===== DATA TO USE =====

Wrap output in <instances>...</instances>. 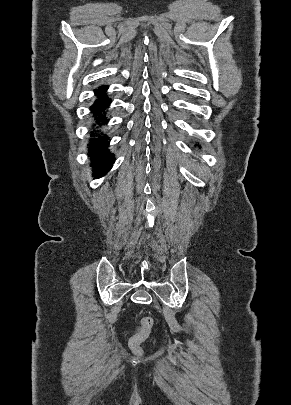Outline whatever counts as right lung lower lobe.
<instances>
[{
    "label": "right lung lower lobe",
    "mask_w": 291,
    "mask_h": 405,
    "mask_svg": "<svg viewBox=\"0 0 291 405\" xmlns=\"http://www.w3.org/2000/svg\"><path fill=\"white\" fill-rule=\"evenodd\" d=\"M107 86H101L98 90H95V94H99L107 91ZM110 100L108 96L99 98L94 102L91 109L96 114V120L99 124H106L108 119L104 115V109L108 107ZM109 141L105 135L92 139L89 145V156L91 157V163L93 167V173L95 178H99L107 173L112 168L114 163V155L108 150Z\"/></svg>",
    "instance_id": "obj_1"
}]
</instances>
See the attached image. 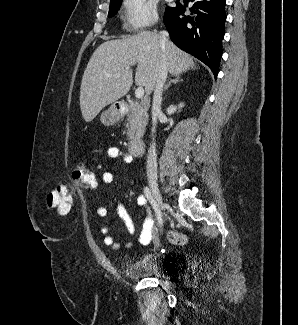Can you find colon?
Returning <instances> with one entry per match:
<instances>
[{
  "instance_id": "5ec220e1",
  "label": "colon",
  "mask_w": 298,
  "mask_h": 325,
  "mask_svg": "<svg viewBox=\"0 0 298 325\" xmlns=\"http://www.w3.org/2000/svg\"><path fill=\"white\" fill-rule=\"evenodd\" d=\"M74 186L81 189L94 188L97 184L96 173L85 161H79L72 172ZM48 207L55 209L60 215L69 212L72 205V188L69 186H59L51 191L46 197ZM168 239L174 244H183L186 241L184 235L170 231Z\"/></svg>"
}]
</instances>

=====
===== DATA TO USE =====

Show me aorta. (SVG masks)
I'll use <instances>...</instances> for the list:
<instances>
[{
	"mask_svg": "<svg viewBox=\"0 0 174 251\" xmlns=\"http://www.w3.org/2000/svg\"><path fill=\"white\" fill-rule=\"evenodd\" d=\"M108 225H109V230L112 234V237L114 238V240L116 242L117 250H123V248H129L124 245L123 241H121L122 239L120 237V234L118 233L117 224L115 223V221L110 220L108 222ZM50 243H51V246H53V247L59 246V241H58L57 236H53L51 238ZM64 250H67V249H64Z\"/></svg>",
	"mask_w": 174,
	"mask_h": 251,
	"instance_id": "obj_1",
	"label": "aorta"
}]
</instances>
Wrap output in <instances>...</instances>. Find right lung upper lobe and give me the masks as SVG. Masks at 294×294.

=====

## REQUIREMENT
Output every line of the records verbatim, from the line containing "Show me aorta. (SVG masks)" down through the line containing "Wrap output in <instances>...</instances>. Find", both included.

## OUTPUT
Show me aorta. (SVG masks)
I'll use <instances>...</instances> for the list:
<instances>
[{
	"mask_svg": "<svg viewBox=\"0 0 174 251\" xmlns=\"http://www.w3.org/2000/svg\"><path fill=\"white\" fill-rule=\"evenodd\" d=\"M108 225H109V230L112 234V237L114 238V240L116 242L117 250H123V248H129L124 245L123 241H121L122 239L120 237V234L118 233L117 224L115 223V221L110 220L108 222ZM50 243H51V246H53V247L59 246V241H58L57 236H53L51 238ZM64 250H67V249H64Z\"/></svg>",
	"mask_w": 174,
	"mask_h": 251,
	"instance_id": "obj_1",
	"label": "aorta"
}]
</instances>
Wrap output in <instances>...</instances>. Find right lung upper lobe and give me the masks as SVG. Masks at 294×294.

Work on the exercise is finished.